- STUDY TEXT
-- Opening Marker --

These and additional objects and advantages of the present
invention will be more readily understood after a consideration of
the drawings and the detailed description of the preferred
embodiment.
BRIEF DESCRIPTION OF THE DRAWINGS
FIG. 1 is a somewhat schematic front elevation of an optically
linked printhead constructed according to the invention.
FIG. 2 is a top plan view of the printhead of FIG. 1.
FIG. 3 is a front elevation of a second embodiment of the
printhead.
FIG. 4 is a third embodiment of the printhead of the invention.
FIGS. 5 and 6 are schematic diagrams of the optical data link that
forms a part of the invention.
DETAILED DESCRIPTION OF THE PREFERRED EMBODIMENTS AND BEST MODE OF
CARRYING OUT THE INVENTION
Referring now to FIGS. 1 and 2, a printer is represented
schematically at 10. Printer 10 includes a printer chassis 12,
which is contained within a printer housing (not shown). Mounted on
chassis 12 is a carriage support 14, which, in the preferred
embodiment, includes dual, parallel rails 16, 18. A carriage 20 is
supported on rails 16, 18 for reciprocating, bidirectional movement
along a carriage path defined by rails 16, 18, the path being
confined to the printer chassis. Carriage 20 includes rail-engaging
guides 22, 24, which position carriage 20 on carriage support 14
and which provide stability and guidance for carriage 20. Guides
22, 24 provide additional functions, which will be described later
herein.
A printhead 26 is mounted on carriage 20 and is operable to print
an image on, for instance, a sheet of paper 28, which may be
supported by a print roller 30, or by other well-known
paper-handling instrumentalities. Printhead 26 may be of the
ink-jet type, such as that which is marketed by Hewlett-Packard Co.
Printhead 26 may be of the monochrome or color print type, which,
again, are believed to be well-known to those of ordinary skill in
the art. For purposes of this application, it should be noted that
a monochrome printhead typically may produce 300 dots-per-inch
(dpi) resolution and contain 100 ink-jet nozzles. A color printhead
typically may produce 300 dpi resolution and contains approximately
300 ink-jet nozzles therein. The resolution is generally adjustable
through software drivers for a particular printer.

-- Closing Marker --

- SUPPLIED DATA
-- Opening Marker --

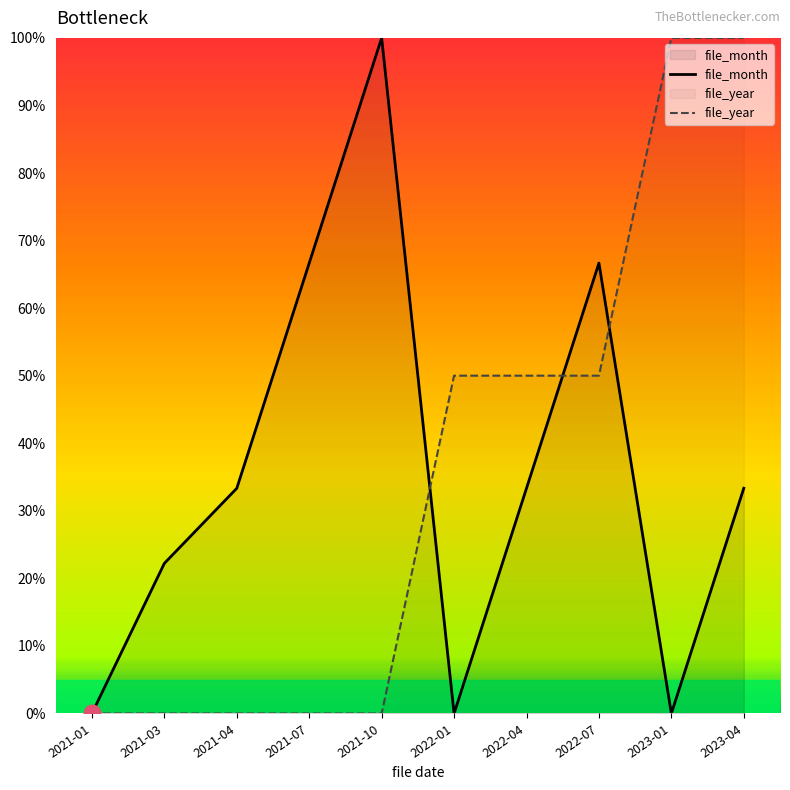

What is the label of the 4th point from the right?

2022-04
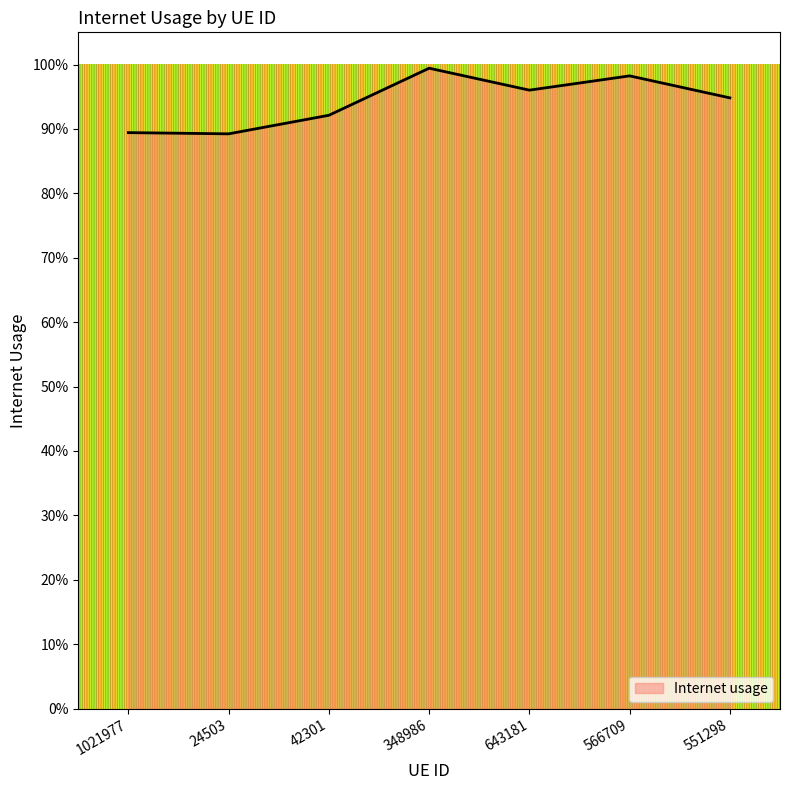

The chart shows a value of 1.3 at 551298. True or false?

False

-- Closing Marker --

- EXPLORE THE MATERIAL
• A. In the printhead description, about how many ink-jet nozzles does a color printhead typically contain?
• B. Carry the printhead description forward from its final sentence.

- WRITTEN ANSWERS
• A. Approximately 300 ink-jet nozzles.

• B.
Carriage 20 is reciprocated by means of a carriage transport, shown
generally at 32, and typically includes a transport roller 34, 36
on either side of chassis 12, a transport cable 38 which is trained
over the rollers and is attached to carriage 20 and a
chassis-mounted carriage drive motor 40 which operates under the
control of a printer control/power supply 42.
As previously noted, in conventional printers, the printhead is
connected to the printer control/power supply by means of a
flexible ribbon cable which is subject to a relatively large amount
of flexing stress. Such ribbon cables result also in increased
size, both in ,terms of the footprint, and the height, of the
printer chassis. Such cables also generate RFI, ESD and EMI. The
printer of the invention eliminates or reduces such undesirable
characteristics by providing an optical data link, depicted
generally at 44, between printer chassis 12 and printhead 26.
Optical data link 44 includes an optical data transmitter 46, which
is fixed relative to chassis 12, and an optical data receiver 48,
which is located on carriage 20 and is movable therewith. Receiver
circuitry, depicted by block 50, is provided so that the optical
data printhead controlling signal which is received by receiver 48
may be converted into proper form and protocol for use by printhead
26. It should be appreciated that the printhead control signal
represents a stream of sequential print data which is transmitted
from controller 42 to printhead 26, and may also include data, such
as printhead status, which is transmitted from printhead 26 to
controller 42.
As previously noted, printhead 26 may be of the conventional
ink-jet variety, or may be of the smart drive head (SDH) type that
incorporates a portion of the printer driver into the printhead,
and includes integral CMOS structures. The structure described
herein greatly facilitates removal and replacement of the printhead
with minimal service. This is because the entire carriage,
printhead, optical data receiver and associated circuitry may be
replaced as a single unit and connected to the carriage transport,
without the need for disconnecting and reconnecting cables
providing, for example, power and data.
Printer control 42 and receiver circuitry 50 may include buffering
registers and/or compression/decompression circuitry/firmware. It
should be understood that according to the invention, a continuous
flow of data, in the form of one or more printhead controlling
signals is passed from transmitter 46 to receiver 48 while carriage
20 traverses its carriage path on carriage support 14. The
configuration depicted in FIGS. 1 and 2 defines what is referred to
herein as a free-air optical data path which extends between
optical data transmitter 46 and optical data receiver 48.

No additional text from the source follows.